Cydia aelina

Scientific classification
- Domain: Eukaryota
- Kingdom: Animalia
- Phylum: Arthropoda
- Class: Insecta
- Order: Lepidoptera
- Family: Tortricidae
- Genus: Cydia
- Species: C. aelina
- Binomial name: Cydia aelina Diakonoff, 1982

= Cydia aelina =

- Authority: Diakonoff, 1982

Species of moth

Cydia aelina is a moth of the family Tortricidae first described by Alexey Diakonoff in 1982. It is found in Sri Lanka.

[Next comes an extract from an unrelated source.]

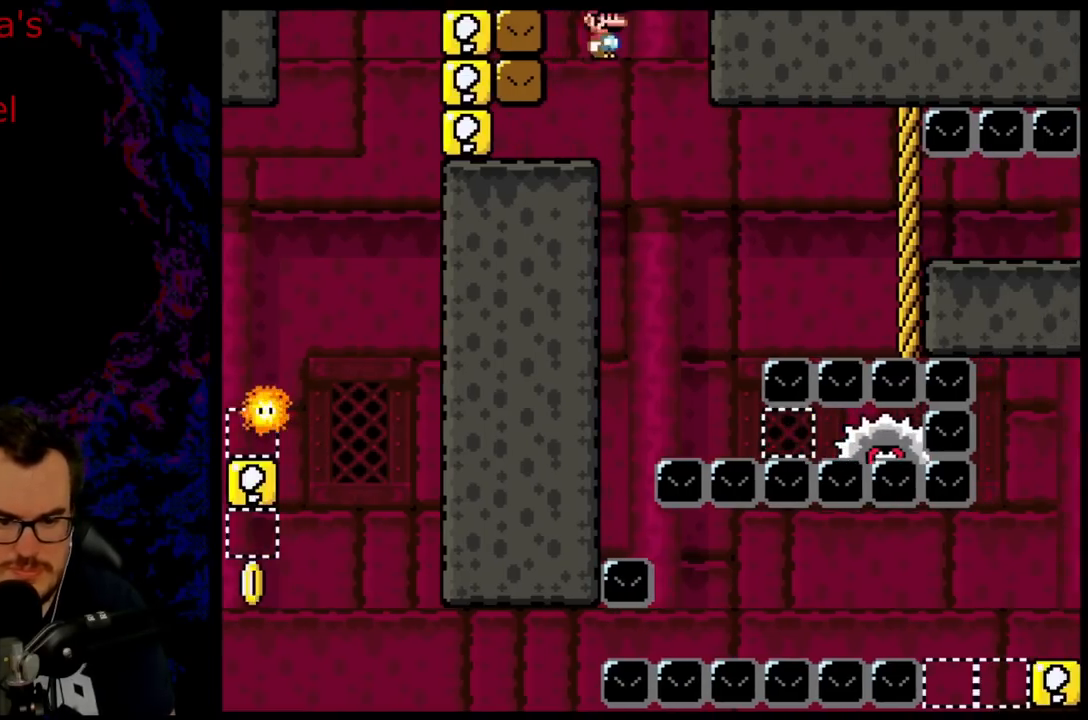
{"buttons": ["A", "X", "DPAD_RIGHT"], "events": [[67, "DPAD_DOWN", "down"], [67, "DPAD_RIGHT", "up"], [83, "DPAD_DOWN", "up"], [83, "DPAD_LEFT", "down"], [167, "X", "up"], [183, "DPAD_LEFT", "up"], [200, "DPAD_RIGHT", "down"], [200, "X", "down"], [417, "A", "down"]]}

The specific name aelina is derived from Greek and means "mournful".

==Description==
Males have a wingspan of 10 mm. The head of the moth is brownish grey with black dusting. The brownish-grey to black antennae are moderately thickened and covered with fine hairs. The labial pedipalps are slender. The thorax is brownish grey to black with pale ochre dusting. The abdomen is blackish. The brownish-grey to black forewings are oblong, moderately broad, and dilated. The costal area of the forewing is curved and covered with pale oblique lines. The apex is rectangular. The posterior third of the forewing is less densely dusted than the rest of the forewing, with a blackish gloss. The anterior apical edge is jet black. This dark apical area contains a close pair of large wedge-shaped and snow-white transverse marks before the apex. The white cilia are brownish grey with a darker grey basal line. The hindwings are dark bronze to brownish grey.